■ 练习任务
根据这篇赛后总结，作者的队伍在比赛中最终获得了几等奖？

■ 引用段落

算法|2021APMCM赛后总结——边缘检测算法|图像处理

APMCM被称为小美赛，和美赛一样使用英文提交论文，比赛时间又在国赛后美赛前，因此很适合作为MCM的热身赛。
第一次参加这种正规比赛，而且是英文写作，作为对美赛的预热，花四天时间提前演练一下是很有必要的。在日常上课和（几乎）按时休息的条件下，最终，我们队能够拿到二等奖，算是比较满意了。
赛前准备 APMCM四天时间，而期间有部分期中考试，因此对时间的把握很重要。我们提前半个月寻找讨论地点，在排除了书店、咖啡厅及教学楼之后，我们选择了图书馆总馆的学习研讨空间。从早上八点到晚上十点，期间在登高路恰饭。
我们主要看了往年题目，学了一点点建模技巧，然后买了美赛和Matlab的相关资料。将讨论地点选在图书馆也有这样的考虑：遇到跨专业问题时能够及时翻阅到相关资料。
比赛时 2021年亚太赛里,A题有关边缘检测，涉及图形图像处理；b题跨专业程度大，不考虑；c题传统数据处理。刚好我们手边有冈萨雷斯的《图形图像处理》，而我又恰好看了关于边缘检测的一节，于是我们选择冲一冲A题。
比赛持续四天。
第一天图书馆闭馆之后，我们借用了信息院的会议室工作到凌晨一点。
后来发现通宵效率不高，之后便统一早八晚十，之后各自回寝室整理工作。
虽然大方向在第一天就已经确定了，但代码的实现还有部分功能复现还是走了一些弯路。
关于资料：我选择的是知网和同方，遇到问题有CSDN和mathwork，总的来说，这道题比较难上手，但比较对我们组的方向。
还有的话，蕾娜图真是拿都在用，我已经见过无数个版本了。
现就问题A简述我们当时对边缘检测问题的思考与分析：
2021APMCM问题A 问题背景
Problem A
Image Edge Analysis and Application
With the development of science and technology, the demand for measurement accuracy of various workpieces and parts is getting higher and higher, and the requirements for measurement instruments are also getting more and more demanding. Various image measuring equipment such as digital image size measuring instrument are now gradually replacing the traditional manual caliper measurement application. Generally, after the camera is calibrated, based on the the dot matrix or checkerboard feature information of the calibrated image, the image can be corrected for distortion and the mapping relationship between the image coordinate space and the world coordinate space can be calculated.

[分割数据]

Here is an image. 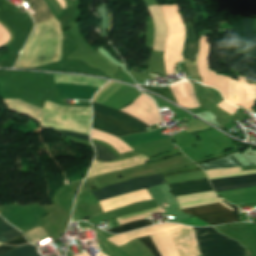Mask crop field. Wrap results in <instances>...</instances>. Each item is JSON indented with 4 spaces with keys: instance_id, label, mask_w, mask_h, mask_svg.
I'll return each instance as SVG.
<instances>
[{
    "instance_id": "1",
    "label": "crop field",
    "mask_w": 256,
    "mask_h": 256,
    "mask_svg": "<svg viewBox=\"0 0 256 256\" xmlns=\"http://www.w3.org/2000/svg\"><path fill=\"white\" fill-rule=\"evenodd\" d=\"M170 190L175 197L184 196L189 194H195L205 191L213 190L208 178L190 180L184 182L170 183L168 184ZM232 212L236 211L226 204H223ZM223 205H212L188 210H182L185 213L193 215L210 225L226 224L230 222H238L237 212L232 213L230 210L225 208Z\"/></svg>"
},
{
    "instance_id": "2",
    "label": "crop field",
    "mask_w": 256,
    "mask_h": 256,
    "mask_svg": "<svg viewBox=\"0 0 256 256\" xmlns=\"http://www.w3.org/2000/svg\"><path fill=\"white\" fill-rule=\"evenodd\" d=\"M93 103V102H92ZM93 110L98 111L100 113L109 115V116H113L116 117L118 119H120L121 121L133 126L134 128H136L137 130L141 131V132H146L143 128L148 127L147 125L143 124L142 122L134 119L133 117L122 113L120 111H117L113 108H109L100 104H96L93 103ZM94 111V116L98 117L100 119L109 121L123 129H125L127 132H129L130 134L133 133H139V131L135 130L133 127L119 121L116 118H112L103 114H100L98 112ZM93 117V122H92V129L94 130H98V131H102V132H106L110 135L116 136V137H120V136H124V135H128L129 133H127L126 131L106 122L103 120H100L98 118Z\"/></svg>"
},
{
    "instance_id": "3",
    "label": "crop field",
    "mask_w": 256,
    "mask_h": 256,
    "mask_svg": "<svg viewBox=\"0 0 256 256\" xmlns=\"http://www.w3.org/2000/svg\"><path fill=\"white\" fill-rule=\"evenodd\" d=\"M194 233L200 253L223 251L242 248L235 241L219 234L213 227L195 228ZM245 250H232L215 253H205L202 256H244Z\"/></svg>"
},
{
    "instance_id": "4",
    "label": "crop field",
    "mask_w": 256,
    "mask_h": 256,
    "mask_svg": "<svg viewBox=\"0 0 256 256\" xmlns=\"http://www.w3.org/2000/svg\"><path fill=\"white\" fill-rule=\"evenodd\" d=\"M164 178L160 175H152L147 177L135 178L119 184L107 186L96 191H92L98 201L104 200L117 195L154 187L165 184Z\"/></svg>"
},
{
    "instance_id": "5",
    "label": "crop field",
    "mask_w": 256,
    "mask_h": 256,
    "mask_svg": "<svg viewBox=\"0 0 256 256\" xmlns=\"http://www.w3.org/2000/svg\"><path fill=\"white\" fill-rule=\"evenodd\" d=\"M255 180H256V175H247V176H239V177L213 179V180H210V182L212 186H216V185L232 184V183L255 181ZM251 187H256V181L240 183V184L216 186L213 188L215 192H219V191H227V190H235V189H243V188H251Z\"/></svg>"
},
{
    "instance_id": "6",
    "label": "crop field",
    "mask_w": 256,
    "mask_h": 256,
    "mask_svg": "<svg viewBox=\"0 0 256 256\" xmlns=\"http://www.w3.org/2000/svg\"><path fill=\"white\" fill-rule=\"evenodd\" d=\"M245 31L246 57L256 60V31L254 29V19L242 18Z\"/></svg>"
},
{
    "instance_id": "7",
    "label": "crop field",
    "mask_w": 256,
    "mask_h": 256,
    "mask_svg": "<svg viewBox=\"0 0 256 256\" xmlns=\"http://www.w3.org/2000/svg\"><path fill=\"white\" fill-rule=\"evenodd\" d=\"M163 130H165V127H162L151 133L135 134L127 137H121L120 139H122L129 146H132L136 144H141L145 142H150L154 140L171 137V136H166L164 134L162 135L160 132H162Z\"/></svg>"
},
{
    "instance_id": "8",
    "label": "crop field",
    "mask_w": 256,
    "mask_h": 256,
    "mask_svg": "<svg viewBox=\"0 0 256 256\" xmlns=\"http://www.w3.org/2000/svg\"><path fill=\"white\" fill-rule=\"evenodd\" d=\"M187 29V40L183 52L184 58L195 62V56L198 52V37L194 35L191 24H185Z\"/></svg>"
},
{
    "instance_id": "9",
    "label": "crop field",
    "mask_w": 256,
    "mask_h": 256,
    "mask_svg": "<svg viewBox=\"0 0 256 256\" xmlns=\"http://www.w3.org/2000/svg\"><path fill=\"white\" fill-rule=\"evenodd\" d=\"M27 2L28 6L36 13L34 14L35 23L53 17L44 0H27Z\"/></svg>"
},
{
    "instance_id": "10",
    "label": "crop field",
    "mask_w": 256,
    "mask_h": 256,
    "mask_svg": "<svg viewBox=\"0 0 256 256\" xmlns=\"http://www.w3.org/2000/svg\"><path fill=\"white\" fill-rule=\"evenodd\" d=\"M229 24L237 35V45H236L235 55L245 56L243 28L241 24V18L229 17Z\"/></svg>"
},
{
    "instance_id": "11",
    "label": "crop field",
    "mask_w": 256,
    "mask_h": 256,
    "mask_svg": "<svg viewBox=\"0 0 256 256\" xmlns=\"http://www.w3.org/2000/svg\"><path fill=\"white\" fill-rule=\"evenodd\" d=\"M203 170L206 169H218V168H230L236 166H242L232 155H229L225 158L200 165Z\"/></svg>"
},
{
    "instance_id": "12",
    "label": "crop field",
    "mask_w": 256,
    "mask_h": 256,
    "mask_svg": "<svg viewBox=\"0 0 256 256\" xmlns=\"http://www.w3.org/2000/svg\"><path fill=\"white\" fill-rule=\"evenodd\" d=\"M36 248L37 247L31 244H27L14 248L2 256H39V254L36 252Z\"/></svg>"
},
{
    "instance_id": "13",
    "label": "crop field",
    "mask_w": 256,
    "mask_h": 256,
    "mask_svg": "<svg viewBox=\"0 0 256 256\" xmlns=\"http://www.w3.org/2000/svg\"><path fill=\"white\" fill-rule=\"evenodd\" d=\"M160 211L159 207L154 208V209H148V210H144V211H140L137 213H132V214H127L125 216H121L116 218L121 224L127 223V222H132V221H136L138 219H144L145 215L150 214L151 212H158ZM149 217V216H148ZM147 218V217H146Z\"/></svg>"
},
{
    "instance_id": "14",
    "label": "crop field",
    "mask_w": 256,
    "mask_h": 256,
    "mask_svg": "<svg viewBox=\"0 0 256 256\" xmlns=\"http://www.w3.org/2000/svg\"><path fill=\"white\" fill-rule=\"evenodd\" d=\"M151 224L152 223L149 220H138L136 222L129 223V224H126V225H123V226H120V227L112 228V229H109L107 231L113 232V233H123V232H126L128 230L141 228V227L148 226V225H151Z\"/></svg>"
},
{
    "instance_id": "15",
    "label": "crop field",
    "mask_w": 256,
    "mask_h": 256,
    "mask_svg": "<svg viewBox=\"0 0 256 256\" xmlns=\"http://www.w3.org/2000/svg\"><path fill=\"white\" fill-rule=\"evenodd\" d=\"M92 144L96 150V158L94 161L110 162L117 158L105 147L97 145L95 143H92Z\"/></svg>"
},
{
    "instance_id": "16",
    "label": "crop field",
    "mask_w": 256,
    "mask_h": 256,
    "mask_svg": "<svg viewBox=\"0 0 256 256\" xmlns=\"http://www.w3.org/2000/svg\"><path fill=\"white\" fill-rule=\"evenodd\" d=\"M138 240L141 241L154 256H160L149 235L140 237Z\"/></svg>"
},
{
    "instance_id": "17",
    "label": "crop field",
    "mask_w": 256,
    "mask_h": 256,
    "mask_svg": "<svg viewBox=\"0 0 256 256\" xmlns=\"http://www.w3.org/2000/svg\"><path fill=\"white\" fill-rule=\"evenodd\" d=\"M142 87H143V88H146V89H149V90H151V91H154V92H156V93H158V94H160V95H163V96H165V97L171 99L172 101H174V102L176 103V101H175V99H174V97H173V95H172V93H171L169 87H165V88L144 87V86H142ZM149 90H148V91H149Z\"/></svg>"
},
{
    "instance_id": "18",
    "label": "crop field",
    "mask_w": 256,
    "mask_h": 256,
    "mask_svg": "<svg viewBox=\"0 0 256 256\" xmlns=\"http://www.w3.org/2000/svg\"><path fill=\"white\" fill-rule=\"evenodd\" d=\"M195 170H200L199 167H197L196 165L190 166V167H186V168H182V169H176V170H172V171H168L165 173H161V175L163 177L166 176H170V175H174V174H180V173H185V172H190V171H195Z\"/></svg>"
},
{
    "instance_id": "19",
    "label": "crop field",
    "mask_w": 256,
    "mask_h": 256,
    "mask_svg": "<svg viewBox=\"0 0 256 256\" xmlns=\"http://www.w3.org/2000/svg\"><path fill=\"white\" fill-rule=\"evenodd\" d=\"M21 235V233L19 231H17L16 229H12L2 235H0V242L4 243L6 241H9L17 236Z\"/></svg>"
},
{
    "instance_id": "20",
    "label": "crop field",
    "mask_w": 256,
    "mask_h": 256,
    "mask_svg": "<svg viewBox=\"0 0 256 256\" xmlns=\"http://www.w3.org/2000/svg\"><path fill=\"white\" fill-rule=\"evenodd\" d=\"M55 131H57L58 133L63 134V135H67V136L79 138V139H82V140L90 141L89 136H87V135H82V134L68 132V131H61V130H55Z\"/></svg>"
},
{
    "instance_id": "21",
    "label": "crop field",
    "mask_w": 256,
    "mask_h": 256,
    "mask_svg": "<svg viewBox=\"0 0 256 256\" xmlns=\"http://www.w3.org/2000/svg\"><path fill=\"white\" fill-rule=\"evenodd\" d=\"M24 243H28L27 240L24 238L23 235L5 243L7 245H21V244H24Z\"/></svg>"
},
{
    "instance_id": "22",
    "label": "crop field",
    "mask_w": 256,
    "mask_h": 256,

■ 本题解答
作者的队伍最终获得了二等奖。